Technology alone will not address poor productivity. We heard nearly universally that a fundamental culture change is needed alongside adequate systems, processes, and buy-in from the field to embrace these solutions.

7. Reskill the workforce. Change cannot be achieved without investment in retooling a workforce that is undergoing major demographic shifts, from aging managers to increasing numbers of migrant laborers. Apprenticeship programs can train frontline workers in core skills that are currently underdeveloped, as well as in new technologies to help break seasonality and cyclicality, thus improving workforce stability.

Collaboration is key; funders, educators, and public officials who run workforce-training programs should collaborate with contractors and trades to ensure skills programs match the industry’s needs. Megaprojects should be seen as long-term catalysts to work with local workforce boards or nonprofits and develop regional training programs.
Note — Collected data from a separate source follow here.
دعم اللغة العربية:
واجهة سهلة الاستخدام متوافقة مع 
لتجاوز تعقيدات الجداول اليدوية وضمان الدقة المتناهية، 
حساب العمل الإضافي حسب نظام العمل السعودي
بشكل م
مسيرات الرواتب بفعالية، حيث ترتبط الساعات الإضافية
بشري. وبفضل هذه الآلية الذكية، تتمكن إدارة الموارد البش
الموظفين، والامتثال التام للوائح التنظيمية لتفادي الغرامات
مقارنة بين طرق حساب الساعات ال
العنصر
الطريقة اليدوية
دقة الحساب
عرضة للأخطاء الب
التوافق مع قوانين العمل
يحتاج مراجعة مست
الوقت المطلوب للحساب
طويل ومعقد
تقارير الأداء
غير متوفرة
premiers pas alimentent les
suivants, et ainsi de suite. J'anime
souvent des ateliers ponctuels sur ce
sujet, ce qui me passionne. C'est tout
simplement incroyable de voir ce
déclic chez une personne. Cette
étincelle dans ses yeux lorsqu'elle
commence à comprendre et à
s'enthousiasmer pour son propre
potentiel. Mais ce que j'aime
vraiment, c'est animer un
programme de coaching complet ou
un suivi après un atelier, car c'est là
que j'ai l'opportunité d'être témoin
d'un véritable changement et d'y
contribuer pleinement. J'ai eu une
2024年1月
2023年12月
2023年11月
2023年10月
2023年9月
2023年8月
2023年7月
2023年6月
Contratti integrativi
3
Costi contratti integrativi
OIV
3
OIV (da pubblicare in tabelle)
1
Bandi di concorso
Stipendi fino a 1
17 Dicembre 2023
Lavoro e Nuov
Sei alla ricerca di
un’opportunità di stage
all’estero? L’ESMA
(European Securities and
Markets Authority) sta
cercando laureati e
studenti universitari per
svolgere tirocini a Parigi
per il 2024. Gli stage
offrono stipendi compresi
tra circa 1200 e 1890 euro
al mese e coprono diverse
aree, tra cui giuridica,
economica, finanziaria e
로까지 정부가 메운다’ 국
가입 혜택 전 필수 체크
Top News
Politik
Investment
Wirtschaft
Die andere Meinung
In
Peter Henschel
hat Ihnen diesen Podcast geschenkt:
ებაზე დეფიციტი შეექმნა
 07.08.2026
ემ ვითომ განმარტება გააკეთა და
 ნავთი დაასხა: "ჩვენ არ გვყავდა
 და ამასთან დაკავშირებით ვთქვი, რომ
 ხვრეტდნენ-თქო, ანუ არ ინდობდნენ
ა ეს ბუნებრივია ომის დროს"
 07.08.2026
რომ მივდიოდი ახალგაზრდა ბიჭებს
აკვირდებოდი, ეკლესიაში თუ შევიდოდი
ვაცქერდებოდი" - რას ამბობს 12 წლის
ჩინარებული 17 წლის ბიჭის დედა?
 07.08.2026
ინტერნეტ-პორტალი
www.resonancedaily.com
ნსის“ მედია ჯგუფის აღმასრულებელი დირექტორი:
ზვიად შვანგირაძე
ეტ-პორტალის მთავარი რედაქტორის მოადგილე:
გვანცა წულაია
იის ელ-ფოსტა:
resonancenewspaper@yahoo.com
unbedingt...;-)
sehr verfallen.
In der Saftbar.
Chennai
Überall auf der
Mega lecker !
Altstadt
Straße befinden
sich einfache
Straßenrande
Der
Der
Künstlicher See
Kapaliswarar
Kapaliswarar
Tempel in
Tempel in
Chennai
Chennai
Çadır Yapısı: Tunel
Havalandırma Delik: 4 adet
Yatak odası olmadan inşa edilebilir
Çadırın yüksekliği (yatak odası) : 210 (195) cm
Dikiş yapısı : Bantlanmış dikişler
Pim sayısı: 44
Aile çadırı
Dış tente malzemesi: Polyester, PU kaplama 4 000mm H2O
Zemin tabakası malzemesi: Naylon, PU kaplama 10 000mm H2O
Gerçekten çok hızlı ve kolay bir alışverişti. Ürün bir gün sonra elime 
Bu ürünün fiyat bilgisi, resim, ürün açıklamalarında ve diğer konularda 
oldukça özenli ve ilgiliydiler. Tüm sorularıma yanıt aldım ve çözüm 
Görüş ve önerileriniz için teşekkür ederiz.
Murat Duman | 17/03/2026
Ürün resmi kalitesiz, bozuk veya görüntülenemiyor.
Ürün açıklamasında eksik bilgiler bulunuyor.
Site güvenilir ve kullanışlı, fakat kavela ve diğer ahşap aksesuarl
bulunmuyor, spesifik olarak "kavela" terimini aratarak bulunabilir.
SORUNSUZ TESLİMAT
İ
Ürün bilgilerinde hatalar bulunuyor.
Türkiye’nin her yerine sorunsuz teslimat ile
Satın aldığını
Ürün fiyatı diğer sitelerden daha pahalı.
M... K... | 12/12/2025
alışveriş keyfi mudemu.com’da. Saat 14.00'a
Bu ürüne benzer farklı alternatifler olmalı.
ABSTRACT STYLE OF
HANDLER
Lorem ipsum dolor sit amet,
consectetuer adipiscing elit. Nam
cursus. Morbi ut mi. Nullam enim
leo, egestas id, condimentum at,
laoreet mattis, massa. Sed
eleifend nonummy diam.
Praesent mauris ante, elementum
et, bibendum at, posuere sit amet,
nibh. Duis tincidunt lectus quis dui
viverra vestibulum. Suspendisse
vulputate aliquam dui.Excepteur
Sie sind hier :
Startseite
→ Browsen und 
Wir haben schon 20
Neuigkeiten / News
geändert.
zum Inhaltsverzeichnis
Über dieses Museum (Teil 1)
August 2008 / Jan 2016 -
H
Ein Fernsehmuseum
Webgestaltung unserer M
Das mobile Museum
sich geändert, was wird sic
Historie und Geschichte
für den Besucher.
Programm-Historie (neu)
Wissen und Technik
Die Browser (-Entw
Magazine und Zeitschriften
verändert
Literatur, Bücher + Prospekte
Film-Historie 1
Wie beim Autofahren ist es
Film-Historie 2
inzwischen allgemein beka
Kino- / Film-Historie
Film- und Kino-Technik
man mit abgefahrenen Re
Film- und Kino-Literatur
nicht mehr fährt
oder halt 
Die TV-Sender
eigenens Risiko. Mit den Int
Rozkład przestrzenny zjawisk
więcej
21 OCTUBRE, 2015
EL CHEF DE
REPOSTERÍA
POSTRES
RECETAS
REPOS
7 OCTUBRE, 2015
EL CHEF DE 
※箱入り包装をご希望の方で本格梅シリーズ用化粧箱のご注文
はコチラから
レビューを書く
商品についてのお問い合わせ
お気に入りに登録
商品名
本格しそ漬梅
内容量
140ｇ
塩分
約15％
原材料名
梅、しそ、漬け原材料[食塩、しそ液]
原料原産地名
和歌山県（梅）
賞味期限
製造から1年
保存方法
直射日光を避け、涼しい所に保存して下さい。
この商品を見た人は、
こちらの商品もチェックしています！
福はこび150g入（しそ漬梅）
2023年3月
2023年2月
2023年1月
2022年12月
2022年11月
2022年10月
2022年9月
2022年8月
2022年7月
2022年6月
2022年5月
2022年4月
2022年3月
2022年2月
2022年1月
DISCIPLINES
Reinventing construction through a productivity revolutionRead the report

Beyond these seven ideas, parts of the industry could make a more radical change by moving toward a manufacturing-inspired mass-production system, in which the bulk of a construction project is built from prefabricated standardized components off-site in a factory. Such a system would negate most of the market failures that are currently holding back productivity; the experience of firms that are shifting in this direction suggests that a productivity boost of five to ten times is possible.

While stakeholders have mixed views on the experience of precast building parts from the 1950s and 1960s in terms of cost and building quality, many are building up new capabilities today based on different, lighter-weight materials that are easier to ship and integrating more complex sustainability aspects into prefabricated components such as solar technology, rainwater harvesting, and high-quality building insulation.
The time to act is now

The pressure to act is rising. Demand is soaring. The scale of players and projects is increasing, making a more productive system more viable. The price of productivity-enhancing technology is falling, making it more accessible. There is increasing transparency in the market, and disruptive entrants are bringing a new wave of competition and increasing the urgency of digitization.

After decades of stasis, the industry appears to recognize the pressures bearing down on it, and these forces are motivating owners and contractors to change. As pioneering organizations transform, they will create best practices that can be emulated across the industry. Players that don’t rethink their approaches may be left behind in what could be the world’s next great productivity story.